On a fight card salted with promising prospects from the former Soviet Union, Sergey Lipinets, a former kickboxing champion from Kazakhstan, made the most impressing showing, emerging as a serious contender in the welterweight division in only his ninth professional bout. Lipinets dispatched Levan Ghvamichava with a wicked left hook to the liver in the fifth frame in the main event of a four-bout card at the Robinson Rancheria Resort and Casino in Nice, California. A Premier Boxing Champions promotion, the show was part of the “Toe to Toe Tuesdays” series that airs on Fox Sports 1.
At age 26, Lipinets is on the fast track. His last three opponents – Kendal Mena, Haskell Rhodes, and Ghvamichava – were a combined 59-2-2 going in. His fight with Ghvamichava was even on two of the scorecards though four rounds, but one could sense that Lipinets was the stronger fighter with more guns in his arsenal. The deciding punch, which dropped Ghvamichava to his knees, unable to beat the count, harked to Micky Ward, a boxer whose chief asset, other than his stamina and grit, was the “solar plexus” punch. It was the seventh win inside the distance for the fast-rising Lipinets.

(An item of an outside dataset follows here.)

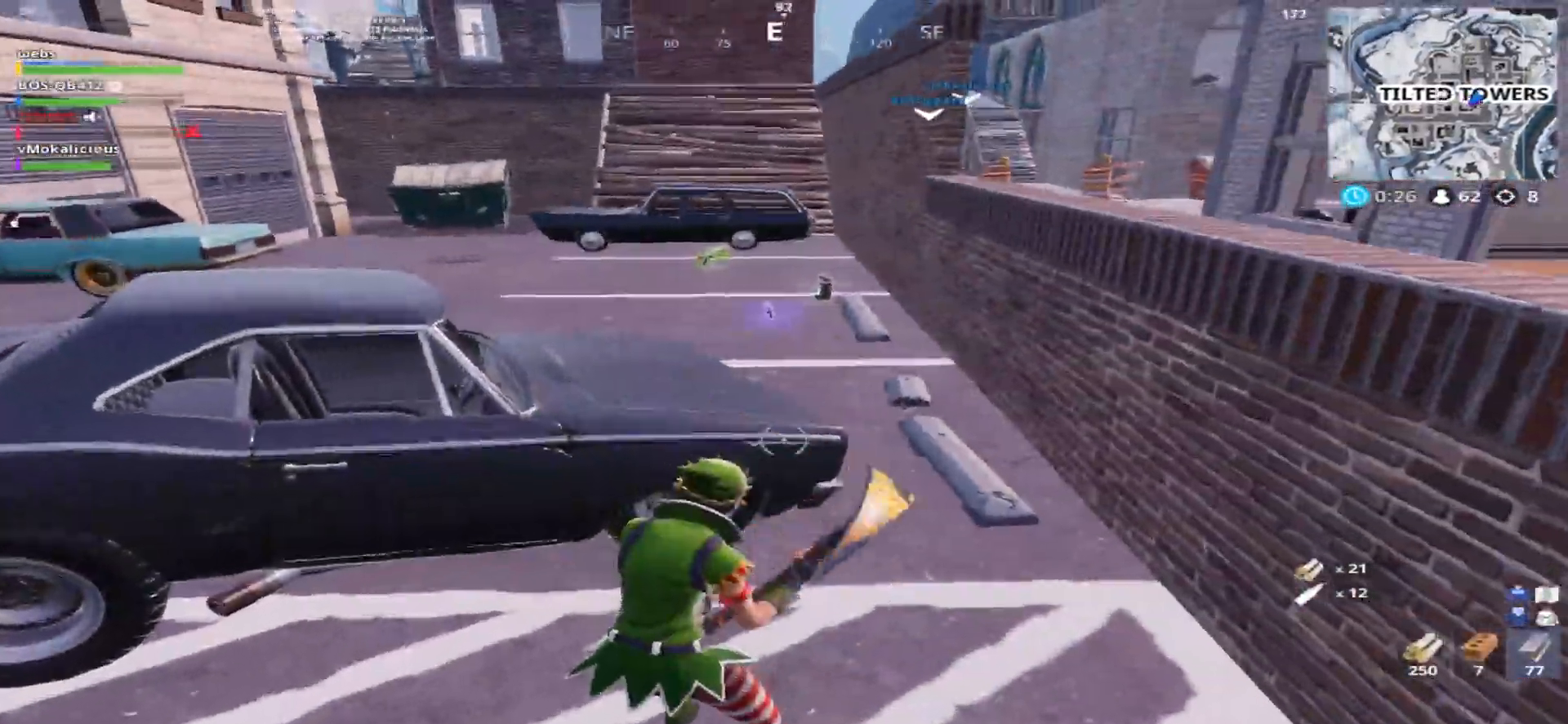
{"buttons": [], "left_stick": "up-right", "right_stick": "down-left", "events": [[33, "CROSS", "down"], [50, "right_stick", "center"], [150, "CROSS", "up"], [250, "right_stick", "down"], [367, "right_stick", "down-left"]]}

Another Eastern European import, super middleweight Sergiy Derevyanchenko, also made an impressive showing. Derevyanchenko, who represented the Ukraine in the 2008 Olympics, advanced to 8-0 (6 KOs) with an eighth round stoppage of Sacramento’s Mike Guy who was 8-1-1 going in. Dominant from the get-go, Derevyanchenko had Guy down twice in the eighth and final round before the referee called a halt. The stoppage seemed a tad slow.
In a super lightweight affair scheduled for eight rounds, Kevin Watts improved to 11-0 with a fifth round TKO of Poland’s Michal Chudecki. Watts knocked Chudecki off his pins with a hard left hook in round five. Chudecki was up in a flash, but went on his bicycle as Watts revved up his attack, landing several hard punches before the referee intervened.
In an off-TV bout, Cuban defector Leduan Barthelemy improved to 9-0 (5 KOs) with a first round stoppage of Tijuana trial horse Pedro Melo. Barthelemy, a 26-year-old featherweight, is the younger brother of IBF World lightweight champion Rances Barthelemy.